If you have a product that well and truly does X, Y and Z, where X is a feature that conforms and fits into a defined category but Y and Z — while truly differentiating and powerful — do not, you’re forced to focus on, develop around and hype X, label your product as being X, and not invest as much in Y and Z.

If you miss the market timing and can’t afford to schmooze effectively and don’t look forward enough with a business model that allows for flexibility, you may make the world’s best X, but when X commoditizes and Y and Z are now the hottest "new" square, chances are you won’t matter anymore, even if you’ve had it for years.

The product managers, marketing directors and salesfolk are forced to
fit a product within an analyst’s arbitrary product definition or risk
not getting traction, miss competitive analysis/comparisons or even get
funding; ever try to convince a VC that they should fund you when
you’re the "only one" in the space and there’s no analyst recognition
of a "market?"


A vendor’s excellent solution can simply wither and die on the vine in
a battle of market definition attrition because the vendor is forced to
conform and neuter a product in order to make a buck and can’t actually
differentiate or focus on the things that truly make it a better

Who wins here? 

Not the vendors.  Not the customers. The analysts do. 
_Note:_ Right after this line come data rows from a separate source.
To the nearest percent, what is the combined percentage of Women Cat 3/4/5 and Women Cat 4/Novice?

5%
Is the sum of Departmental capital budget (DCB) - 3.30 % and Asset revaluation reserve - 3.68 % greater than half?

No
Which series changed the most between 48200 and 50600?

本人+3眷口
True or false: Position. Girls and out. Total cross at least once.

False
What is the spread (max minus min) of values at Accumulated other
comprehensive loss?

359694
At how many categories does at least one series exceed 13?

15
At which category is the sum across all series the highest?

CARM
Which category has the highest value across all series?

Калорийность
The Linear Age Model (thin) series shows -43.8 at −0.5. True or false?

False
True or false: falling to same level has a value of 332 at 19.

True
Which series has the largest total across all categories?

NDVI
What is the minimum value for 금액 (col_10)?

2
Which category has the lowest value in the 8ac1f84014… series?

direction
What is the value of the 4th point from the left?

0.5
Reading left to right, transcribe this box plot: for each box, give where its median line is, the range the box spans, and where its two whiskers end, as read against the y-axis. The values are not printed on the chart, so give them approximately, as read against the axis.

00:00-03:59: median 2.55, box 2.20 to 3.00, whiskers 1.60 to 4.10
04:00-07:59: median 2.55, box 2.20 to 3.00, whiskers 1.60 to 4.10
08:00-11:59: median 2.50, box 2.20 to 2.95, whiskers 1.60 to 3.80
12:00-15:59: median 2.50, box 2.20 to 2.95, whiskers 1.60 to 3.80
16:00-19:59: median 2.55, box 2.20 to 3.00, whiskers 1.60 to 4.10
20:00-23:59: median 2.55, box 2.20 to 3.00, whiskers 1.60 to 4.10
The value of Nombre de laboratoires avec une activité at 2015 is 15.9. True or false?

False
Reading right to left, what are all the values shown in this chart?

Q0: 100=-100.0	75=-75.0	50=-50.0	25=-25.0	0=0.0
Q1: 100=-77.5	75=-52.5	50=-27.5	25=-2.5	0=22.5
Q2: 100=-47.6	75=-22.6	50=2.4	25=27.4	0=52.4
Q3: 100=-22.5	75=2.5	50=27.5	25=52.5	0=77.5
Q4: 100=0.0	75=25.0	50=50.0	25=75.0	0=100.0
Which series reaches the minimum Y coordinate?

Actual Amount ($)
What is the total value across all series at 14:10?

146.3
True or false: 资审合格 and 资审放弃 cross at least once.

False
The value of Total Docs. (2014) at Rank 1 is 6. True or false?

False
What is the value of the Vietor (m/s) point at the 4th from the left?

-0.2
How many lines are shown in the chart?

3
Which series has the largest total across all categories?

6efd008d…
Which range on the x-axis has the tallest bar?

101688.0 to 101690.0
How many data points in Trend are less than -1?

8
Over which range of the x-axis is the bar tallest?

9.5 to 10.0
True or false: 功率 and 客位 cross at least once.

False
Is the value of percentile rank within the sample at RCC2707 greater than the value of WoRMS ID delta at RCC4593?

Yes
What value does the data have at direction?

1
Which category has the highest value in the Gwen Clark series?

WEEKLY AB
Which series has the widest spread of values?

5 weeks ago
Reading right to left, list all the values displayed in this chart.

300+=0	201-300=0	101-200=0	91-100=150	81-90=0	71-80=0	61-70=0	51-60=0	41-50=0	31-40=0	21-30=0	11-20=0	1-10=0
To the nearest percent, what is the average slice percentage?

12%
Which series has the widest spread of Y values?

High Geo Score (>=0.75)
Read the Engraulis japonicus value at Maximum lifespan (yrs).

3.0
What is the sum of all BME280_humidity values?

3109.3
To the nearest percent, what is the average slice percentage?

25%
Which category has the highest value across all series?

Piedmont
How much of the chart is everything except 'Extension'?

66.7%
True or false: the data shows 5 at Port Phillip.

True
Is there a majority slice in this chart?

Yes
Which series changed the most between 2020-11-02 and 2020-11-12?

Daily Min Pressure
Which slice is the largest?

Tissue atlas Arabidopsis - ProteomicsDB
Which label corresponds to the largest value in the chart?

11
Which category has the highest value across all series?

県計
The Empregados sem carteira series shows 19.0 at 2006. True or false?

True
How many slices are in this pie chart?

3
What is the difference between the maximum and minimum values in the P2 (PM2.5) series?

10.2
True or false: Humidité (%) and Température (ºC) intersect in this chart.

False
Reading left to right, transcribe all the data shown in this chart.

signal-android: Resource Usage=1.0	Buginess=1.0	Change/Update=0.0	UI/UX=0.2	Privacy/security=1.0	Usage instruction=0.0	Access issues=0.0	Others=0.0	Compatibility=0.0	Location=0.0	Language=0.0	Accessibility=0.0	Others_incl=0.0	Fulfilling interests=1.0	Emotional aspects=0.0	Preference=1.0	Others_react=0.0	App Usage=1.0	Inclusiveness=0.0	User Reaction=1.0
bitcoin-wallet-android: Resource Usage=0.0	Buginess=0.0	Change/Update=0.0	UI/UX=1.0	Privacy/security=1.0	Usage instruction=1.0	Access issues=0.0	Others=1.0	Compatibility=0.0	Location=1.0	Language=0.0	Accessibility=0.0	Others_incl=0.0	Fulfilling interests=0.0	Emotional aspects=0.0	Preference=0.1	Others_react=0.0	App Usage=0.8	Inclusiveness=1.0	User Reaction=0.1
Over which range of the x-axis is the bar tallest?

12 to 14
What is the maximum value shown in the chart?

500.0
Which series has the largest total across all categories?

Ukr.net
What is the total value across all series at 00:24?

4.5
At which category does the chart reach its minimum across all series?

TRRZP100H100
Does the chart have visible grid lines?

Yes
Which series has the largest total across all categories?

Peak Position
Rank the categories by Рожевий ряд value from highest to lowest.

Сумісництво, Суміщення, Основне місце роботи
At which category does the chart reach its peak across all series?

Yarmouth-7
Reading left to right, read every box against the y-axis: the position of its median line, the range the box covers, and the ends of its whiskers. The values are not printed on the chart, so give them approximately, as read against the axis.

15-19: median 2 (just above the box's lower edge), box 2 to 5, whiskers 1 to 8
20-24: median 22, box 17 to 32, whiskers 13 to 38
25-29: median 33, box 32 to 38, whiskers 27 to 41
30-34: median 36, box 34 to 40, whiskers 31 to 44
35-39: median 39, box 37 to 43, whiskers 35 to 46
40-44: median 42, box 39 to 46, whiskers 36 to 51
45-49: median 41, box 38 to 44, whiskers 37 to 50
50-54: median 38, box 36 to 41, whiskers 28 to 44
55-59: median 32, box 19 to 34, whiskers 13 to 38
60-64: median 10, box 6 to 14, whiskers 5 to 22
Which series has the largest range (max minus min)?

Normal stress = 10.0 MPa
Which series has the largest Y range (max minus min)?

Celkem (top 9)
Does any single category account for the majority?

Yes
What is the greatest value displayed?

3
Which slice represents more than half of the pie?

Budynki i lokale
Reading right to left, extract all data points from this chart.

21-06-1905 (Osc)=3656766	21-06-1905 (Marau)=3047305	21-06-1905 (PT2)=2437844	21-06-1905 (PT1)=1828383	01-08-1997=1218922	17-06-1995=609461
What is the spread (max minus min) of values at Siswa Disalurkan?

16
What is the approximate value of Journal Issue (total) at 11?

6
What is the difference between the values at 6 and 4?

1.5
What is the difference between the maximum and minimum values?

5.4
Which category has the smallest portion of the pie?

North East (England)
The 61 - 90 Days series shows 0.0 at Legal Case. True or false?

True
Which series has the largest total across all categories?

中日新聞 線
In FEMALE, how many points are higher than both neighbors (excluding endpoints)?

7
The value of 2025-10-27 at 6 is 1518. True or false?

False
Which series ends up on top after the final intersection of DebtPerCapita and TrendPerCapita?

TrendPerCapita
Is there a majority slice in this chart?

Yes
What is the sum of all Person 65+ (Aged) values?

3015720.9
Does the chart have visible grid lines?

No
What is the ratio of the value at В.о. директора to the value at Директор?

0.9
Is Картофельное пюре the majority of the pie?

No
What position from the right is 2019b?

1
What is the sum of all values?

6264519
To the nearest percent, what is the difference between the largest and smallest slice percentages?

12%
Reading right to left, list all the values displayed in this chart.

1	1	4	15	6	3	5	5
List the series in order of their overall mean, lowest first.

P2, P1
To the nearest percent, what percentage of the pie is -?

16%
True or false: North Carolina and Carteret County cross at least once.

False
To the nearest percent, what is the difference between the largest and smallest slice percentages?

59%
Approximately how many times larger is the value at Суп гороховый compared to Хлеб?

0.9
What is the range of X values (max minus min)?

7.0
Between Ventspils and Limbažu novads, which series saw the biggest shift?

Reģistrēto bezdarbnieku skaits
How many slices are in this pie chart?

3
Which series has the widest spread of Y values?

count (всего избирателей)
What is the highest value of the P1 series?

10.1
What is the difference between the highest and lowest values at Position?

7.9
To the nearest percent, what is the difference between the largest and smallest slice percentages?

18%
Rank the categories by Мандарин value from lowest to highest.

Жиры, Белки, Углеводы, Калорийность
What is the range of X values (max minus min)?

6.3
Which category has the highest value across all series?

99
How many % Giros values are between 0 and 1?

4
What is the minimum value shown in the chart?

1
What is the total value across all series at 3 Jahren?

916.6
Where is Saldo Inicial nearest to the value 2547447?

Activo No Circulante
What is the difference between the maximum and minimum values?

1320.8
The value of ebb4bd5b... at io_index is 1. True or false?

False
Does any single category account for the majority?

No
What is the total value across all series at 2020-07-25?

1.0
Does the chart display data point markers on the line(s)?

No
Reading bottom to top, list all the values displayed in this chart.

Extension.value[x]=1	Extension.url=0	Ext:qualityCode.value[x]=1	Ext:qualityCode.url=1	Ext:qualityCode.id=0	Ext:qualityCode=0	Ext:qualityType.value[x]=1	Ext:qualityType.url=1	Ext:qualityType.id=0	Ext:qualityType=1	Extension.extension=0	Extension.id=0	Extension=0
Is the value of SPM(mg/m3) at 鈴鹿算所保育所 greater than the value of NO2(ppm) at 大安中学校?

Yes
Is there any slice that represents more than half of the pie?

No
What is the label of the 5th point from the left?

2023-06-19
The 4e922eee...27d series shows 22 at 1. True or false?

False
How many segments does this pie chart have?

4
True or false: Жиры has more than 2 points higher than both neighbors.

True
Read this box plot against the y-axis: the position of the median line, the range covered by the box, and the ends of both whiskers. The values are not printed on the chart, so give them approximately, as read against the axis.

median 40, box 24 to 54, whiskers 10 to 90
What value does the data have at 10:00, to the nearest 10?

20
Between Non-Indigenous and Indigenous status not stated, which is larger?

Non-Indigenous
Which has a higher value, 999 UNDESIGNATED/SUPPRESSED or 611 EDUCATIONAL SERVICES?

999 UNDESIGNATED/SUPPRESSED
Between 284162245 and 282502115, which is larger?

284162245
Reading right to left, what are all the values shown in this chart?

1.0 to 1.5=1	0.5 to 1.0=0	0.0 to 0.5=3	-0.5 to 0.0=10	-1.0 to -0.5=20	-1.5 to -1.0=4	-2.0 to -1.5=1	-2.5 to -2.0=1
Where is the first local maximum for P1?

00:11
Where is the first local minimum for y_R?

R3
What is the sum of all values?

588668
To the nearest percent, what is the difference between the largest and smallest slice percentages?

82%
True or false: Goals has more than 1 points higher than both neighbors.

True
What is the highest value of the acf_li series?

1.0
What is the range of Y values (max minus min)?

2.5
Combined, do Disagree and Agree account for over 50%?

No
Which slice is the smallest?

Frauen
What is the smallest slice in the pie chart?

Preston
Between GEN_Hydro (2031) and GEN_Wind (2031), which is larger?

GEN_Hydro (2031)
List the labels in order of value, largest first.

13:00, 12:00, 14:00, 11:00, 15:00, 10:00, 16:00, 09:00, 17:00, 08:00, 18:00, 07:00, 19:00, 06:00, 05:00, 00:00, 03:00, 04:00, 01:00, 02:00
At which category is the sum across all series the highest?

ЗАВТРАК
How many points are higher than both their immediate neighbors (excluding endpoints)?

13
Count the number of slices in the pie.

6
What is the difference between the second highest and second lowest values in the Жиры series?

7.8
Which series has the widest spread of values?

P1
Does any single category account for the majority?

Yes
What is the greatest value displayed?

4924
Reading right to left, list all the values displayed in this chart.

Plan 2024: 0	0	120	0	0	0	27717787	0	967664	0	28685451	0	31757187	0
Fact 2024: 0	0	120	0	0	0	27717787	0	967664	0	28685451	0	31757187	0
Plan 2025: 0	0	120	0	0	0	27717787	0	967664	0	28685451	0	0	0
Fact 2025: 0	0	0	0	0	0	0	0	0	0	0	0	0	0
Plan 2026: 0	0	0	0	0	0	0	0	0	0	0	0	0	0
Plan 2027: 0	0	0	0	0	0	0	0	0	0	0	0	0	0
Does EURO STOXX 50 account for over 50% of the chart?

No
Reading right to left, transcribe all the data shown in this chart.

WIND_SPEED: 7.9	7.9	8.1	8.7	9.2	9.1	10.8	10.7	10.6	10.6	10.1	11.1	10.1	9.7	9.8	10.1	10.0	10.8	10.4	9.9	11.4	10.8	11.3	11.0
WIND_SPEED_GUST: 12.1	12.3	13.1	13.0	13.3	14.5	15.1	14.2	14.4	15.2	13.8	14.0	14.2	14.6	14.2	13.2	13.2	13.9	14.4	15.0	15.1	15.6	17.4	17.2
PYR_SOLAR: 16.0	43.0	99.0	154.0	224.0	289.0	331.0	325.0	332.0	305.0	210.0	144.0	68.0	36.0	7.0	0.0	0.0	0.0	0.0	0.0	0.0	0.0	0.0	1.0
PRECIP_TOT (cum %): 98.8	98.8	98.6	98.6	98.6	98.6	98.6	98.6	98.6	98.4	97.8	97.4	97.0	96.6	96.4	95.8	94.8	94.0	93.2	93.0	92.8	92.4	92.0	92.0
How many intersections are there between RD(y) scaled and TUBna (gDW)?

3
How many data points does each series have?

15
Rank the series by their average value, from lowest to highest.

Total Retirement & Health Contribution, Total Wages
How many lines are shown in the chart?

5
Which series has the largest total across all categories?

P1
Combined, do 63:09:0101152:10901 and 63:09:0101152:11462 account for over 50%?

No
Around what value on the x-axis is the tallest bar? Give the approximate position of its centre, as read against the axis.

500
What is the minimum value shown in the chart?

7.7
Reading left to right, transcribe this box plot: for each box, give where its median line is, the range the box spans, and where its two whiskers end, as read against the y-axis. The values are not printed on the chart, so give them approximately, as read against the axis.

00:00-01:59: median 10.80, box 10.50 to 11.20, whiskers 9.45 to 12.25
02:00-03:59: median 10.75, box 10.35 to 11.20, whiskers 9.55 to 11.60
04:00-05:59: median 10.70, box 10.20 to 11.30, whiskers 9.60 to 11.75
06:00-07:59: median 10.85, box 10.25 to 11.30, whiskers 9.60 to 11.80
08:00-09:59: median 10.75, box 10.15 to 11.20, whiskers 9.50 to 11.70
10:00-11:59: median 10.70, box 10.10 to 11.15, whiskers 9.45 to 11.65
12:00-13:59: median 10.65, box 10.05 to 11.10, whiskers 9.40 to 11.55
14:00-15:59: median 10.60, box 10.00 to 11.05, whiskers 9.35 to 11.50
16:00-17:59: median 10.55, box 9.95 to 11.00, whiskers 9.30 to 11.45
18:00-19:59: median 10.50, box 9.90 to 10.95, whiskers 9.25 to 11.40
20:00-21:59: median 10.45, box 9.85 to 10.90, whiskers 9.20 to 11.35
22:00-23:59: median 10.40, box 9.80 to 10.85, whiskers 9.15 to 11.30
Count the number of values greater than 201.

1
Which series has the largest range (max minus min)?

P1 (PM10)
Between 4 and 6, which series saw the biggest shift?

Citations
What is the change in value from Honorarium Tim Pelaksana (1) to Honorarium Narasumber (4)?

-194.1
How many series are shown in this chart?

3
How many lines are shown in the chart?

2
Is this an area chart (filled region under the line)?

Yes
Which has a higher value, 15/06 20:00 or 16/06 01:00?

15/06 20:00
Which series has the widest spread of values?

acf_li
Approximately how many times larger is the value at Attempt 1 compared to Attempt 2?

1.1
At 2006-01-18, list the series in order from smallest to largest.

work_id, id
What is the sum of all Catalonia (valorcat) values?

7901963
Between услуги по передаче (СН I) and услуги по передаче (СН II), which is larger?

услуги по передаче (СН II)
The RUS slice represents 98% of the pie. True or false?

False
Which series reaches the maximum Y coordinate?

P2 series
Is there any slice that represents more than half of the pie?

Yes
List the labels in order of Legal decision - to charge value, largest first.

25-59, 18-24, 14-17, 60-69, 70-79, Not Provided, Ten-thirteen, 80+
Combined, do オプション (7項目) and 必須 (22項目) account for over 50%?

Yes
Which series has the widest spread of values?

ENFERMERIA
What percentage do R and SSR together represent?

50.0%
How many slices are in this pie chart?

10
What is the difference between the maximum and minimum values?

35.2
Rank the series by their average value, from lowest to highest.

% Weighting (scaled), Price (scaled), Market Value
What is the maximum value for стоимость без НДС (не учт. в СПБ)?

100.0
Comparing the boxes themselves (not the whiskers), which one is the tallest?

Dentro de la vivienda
The vendor pays them a shitload of kowtowing and money for the privilege to show up in a box so they get recognized — and not necessarily for the things that truly matter — until the same analyst changes his/her mind and recognizes that perhaps Y and Z are "real" or creates category W, and the vicious cycle starts anew.

So while you’re a vendor struggling to make a great solution or a customer trying to solve real business problems, who watches the watchers?